LÚCIO MAIA, guitarrista da banda Nação Zumbi, que, com Chico Science (1966-1997), criou o movimento Manguebeat, à Folha

"A primeira coisa a dizer é o espanto que causa sempre um homem de tal generosidade e exuberância de vida morrer, ceifando a expectativa de todos quantos os admirávamos, pois parecia eterno, uma vez que apontava para um alto ideal humano sem tempo, com graça e poesia. Depois é a lição fundamental de sua carreira de escritor, ter apostado no que viu de mais importante: a força da cultura popular, no caso da cultura nordestina que conheceu a fundo e soube incorporar com arte em seu teatro e suas narrativas, dando-lhe dimensão universal, com força de símbolo. 'A Pedra do Reino', espécie de epopeia cômica popular, à maneira do modelo célebre de Cervantes, revela, em sua forma misturada, que mescla diversos gêneros, uma visão ao mesmo tempo realista e fantástica do sertão brasileiro, mas também de nossa mais funda e trágica humanidade. Por fim, dói termos perdido um mestre caloroso, que encantava todos com sua figura insólita, seu vozeirão grave e o desconcerto de suas tiradas vivíssimas —imagens que de hoje em diante nos toca apenas guardar na memória, com afeto e saudade. Será essa a única forma de colaborarmos com sua imortalidade."
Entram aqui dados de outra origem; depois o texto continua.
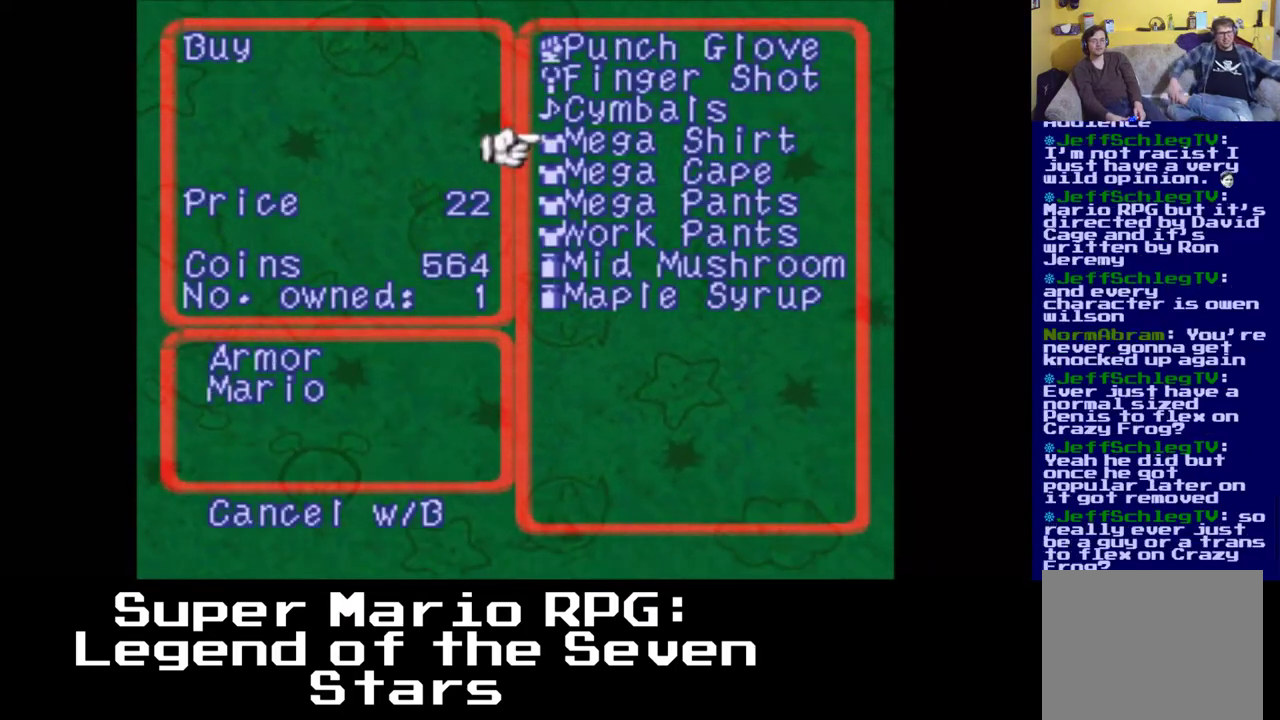
{"dt_ms": 500, "buttons": ["DPAD_DOWN"], "events": []}
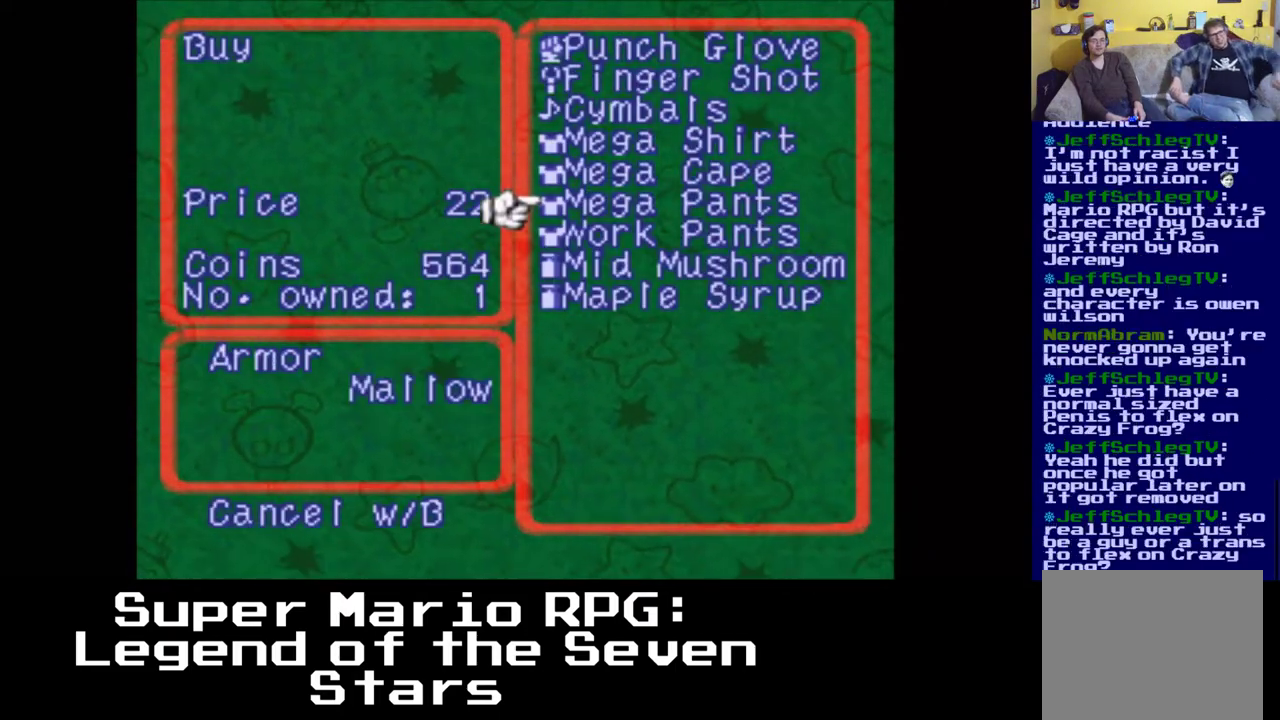
{"dt_ms": 500, "buttons": ["DPAD_DOWN"], "events": [[117, "A", "down"], [283, "A", "up"]]}
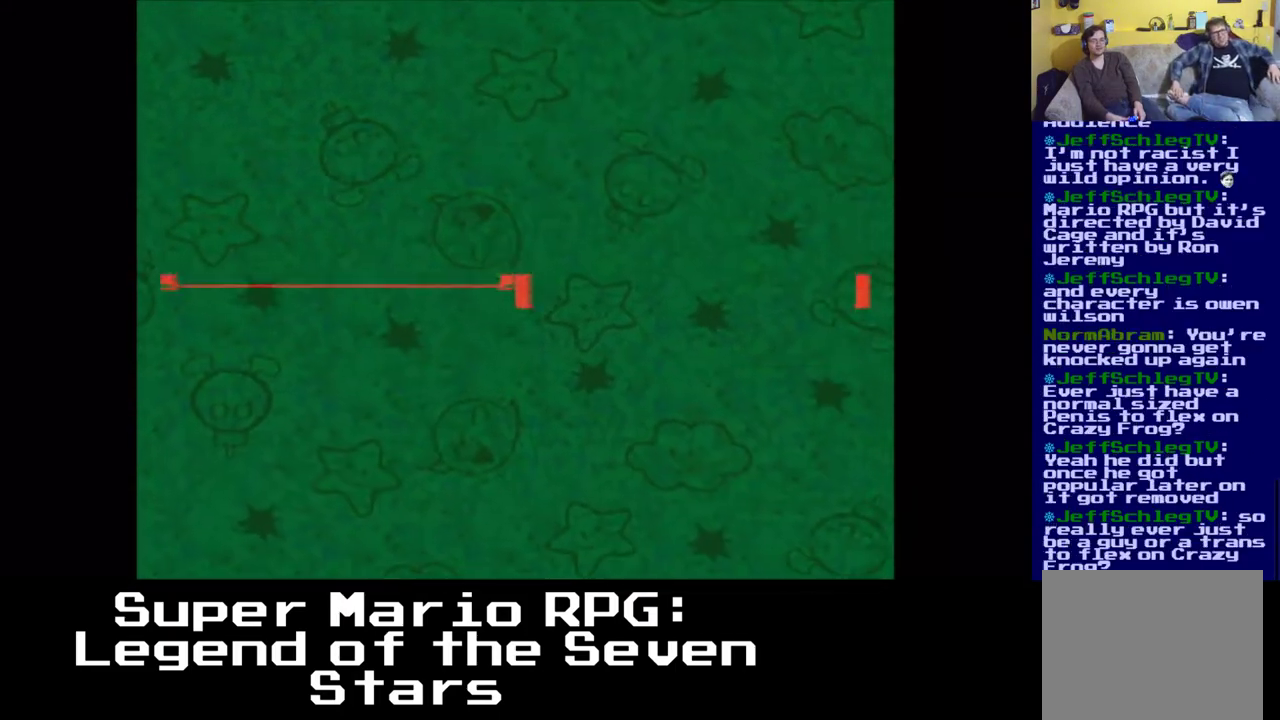
{"dt_ms": 500, "buttons": ["DPAD_DOWN"], "events": [[367, "A", "down"], [500, "A", "up"]]}
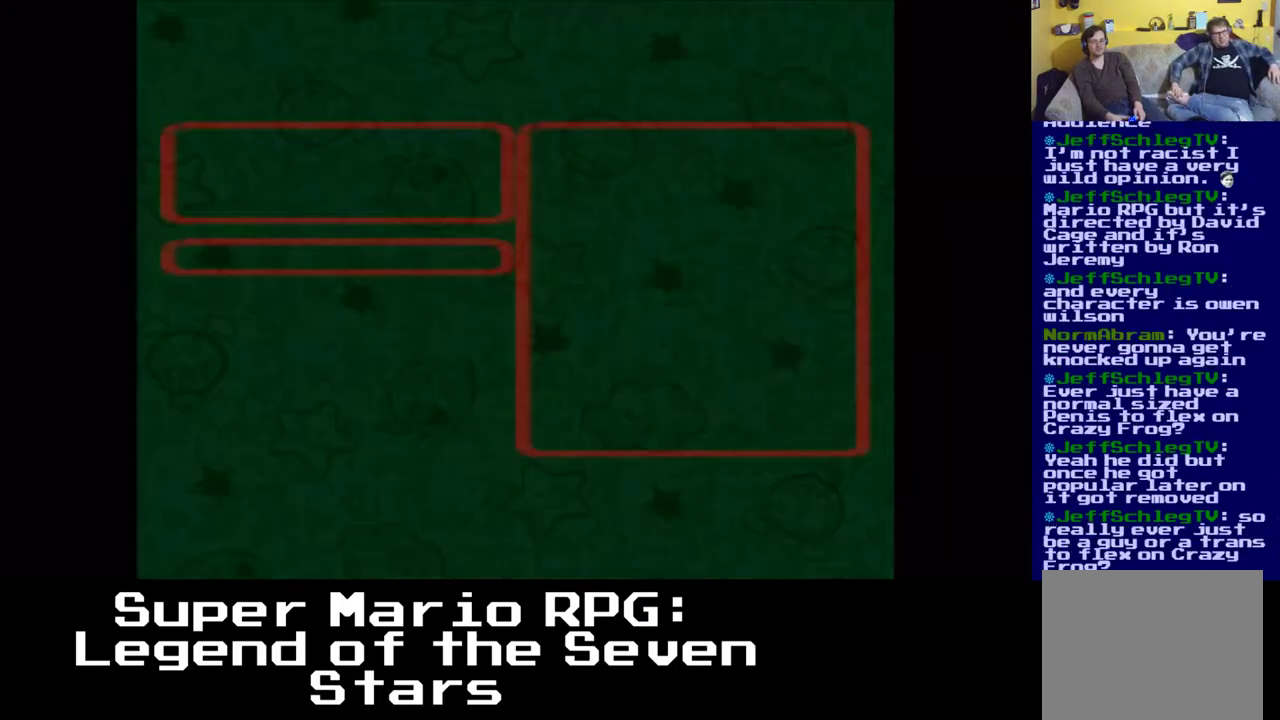
{"dt_ms": 500, "buttons": [], "events": [[200, "DPAD_DOWN", "up"]]}
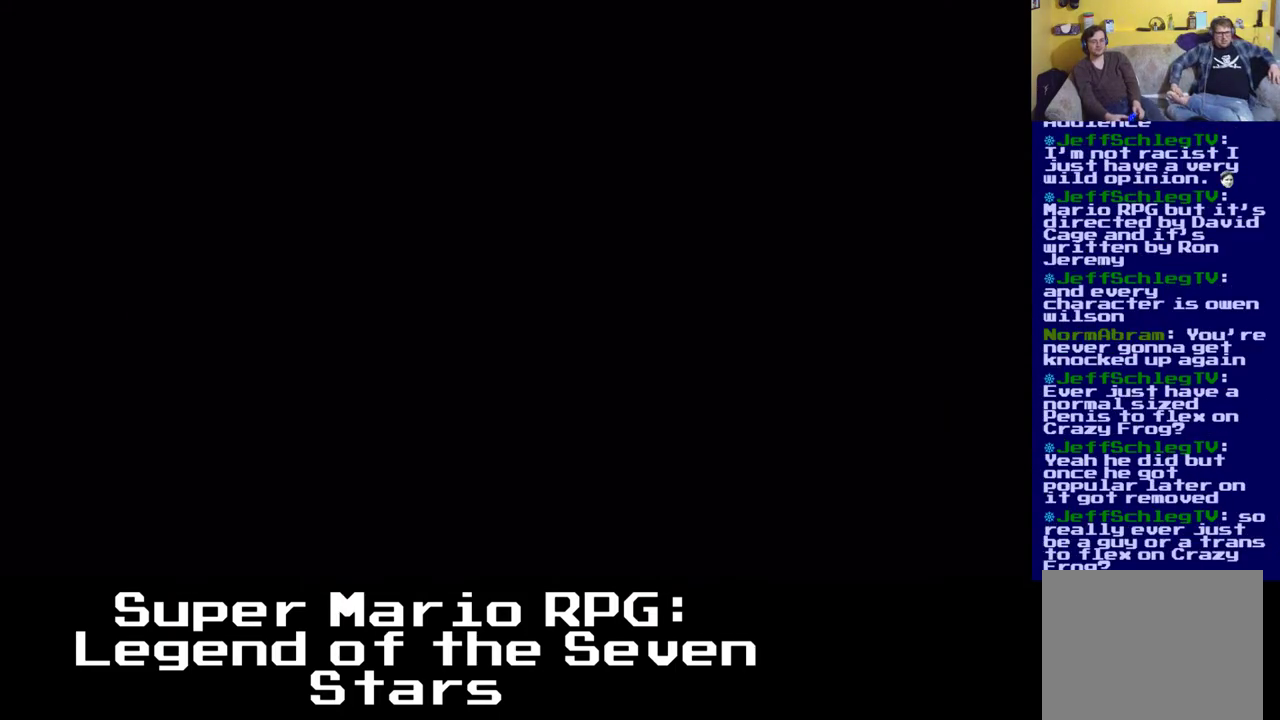
{"dt_ms": 500, "buttons": [], "events": []}
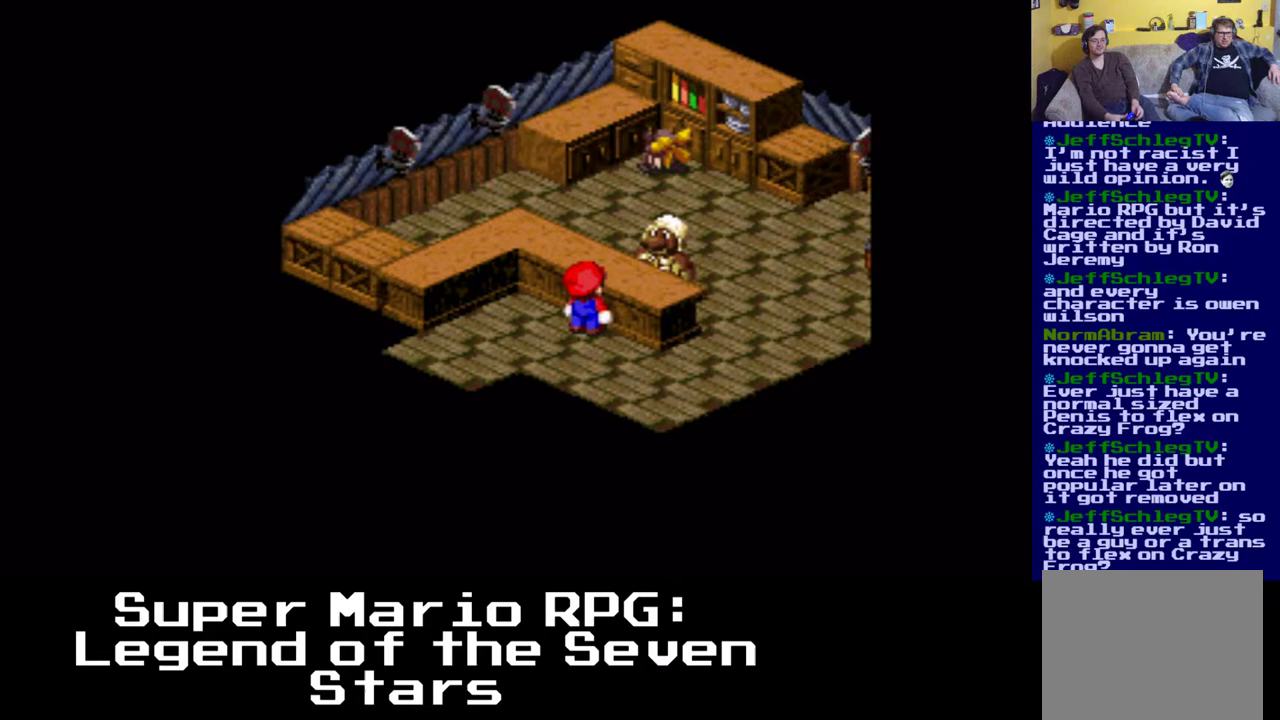
{"dt_ms": 500, "buttons": ["X", "DPAD_DOWN", "DPAD_RIGHT"], "events": [[267, "DPAD_DOWN", "down"], [283, "DPAD_RIGHT", "down"], [317, "X", "down"]]}
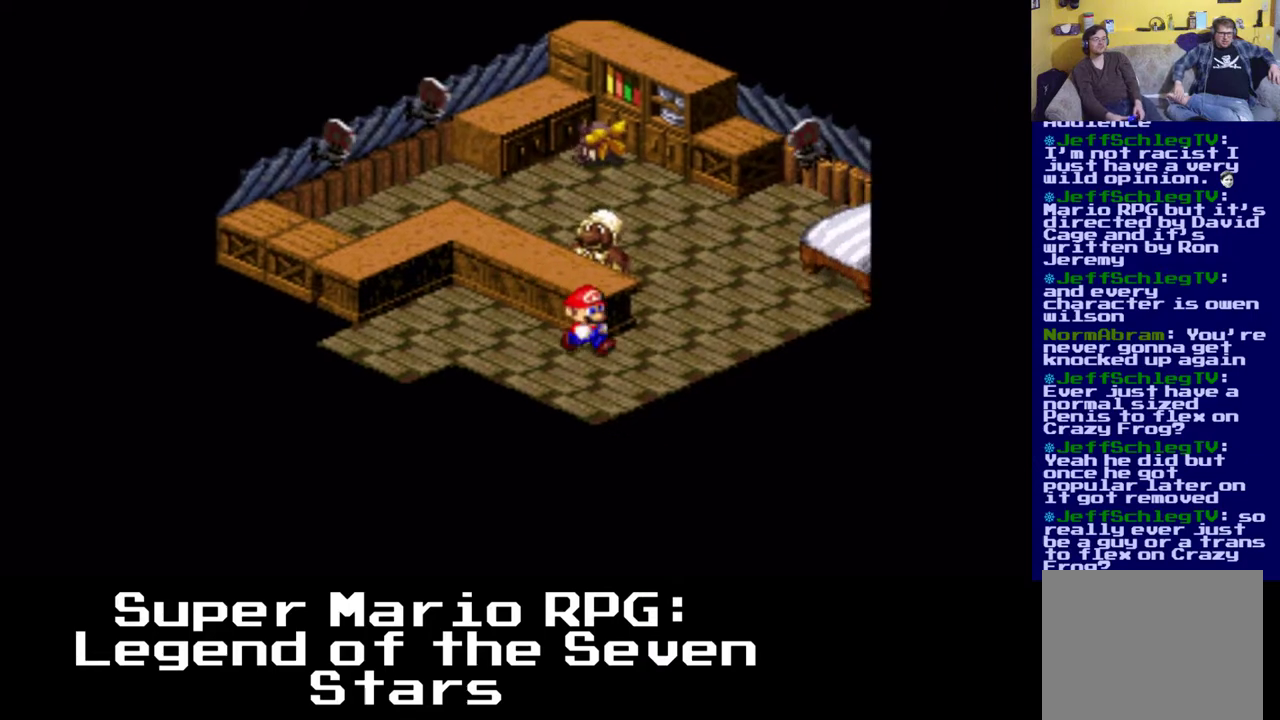
{"dt_ms": 500, "buttons": ["X", "DPAD_UP", "DPAD_RIGHT"], "events": [[183, "DPAD_DOWN", "up"], [317, "DPAD_UP", "down"]]}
DAVI ARRIGUCCI JR., crítico e professor de teoria literária da USP, à Folha

"Fui assistir a uma peça do Molière dirigida pelo Guel Arraes e quando fui ao camarim ele me disse que ia adaptar 'O Auto da Compadecida' para a televisão, e que achava que eu devia ser o João Grilo. Eu disse que sim na hora. Tinha lido como estudante de teatro e me apaixonado. O que mais me chama a atenção é que dentro dessa complexidade que é ser brasileiro, alguns poetas conseguem nos dar muito inspiradamente uma versão do que poderia ser a brasilidade. Suassuna é um deles. Alguns poetas conseguem a universalidade e espantosamente uma brasilidade terrível. Eu me senti muito honrado e assustado em ser o João Grilo. É um personagem de dimensões arquetípicas, fundado na antiguidade. Os antepassados do João Grilo são o Arlequim, os criados de Molière. É um personagem com uma genealogia antiga. Eu me assustei. Foram momentos maravilhosos. Eu me entreguei ao personagem. Ele só precisava de um cavalo que o recebesse, ele é muito perfeito. É só deixar ele caminhar dentro de você que ele vai te levando. De maneira impressionante isso aconteceu com todos os atores. Todos foram possuídos pelos personagens de Suassuna. Guel fez um trabalho lindo. Deu a oportunidade a todos os brasileiros de poderem ver uma linda versão do 'Auto da Compadecida'. Eu tinha muito medo de que o Ariano não gostasse do resultado do trabalho, de que a gente pudesse ter ofendido ele em algum momento. Mas ele ficou muito feliz com o trabalho. Eu o conheci logo do 'Auto da Compadecida' e a gente criou um vínculo amoroso. Ele era um homem lindo. Me contou histórias maravilhosas e no final me entregou um CD com poesias dele, lidas por ele mesmo, com uma cartinha. Essa carta que eu escrevi ontem foi uma resposta. Fico muito feliz em ter sido o ator que tornou o João Grilo tão eterno no coração das pessoas. Eu sou só um dos João Grilo do Brasil e do mundo. Não há no Brasil num rincão sequer um grupo de teatro que não tenha montado o 'Auto'. Estou muito emocionado. Fui muito feliz em conhecê-lo. Torço para que ele esteja no melhor dos céus. No último dia de filmagem, todo mundo estava aplaudindo, se abraçando, chorando. Chegou a hora de ir pro camarim tirar a roupa, a maquiagem, meu dentinho torto, tirar o João Grilo. Fiquei dentro do cenário, na cozinha da mulher do padeiro, num cantinho, adiando, adiando. Ali eu chorei. Pensei que nunca mais ia ser o Grilo. Não sabia que o Grilo ia ser eterno. Todo mundo que sorri pra mim sorri para ele."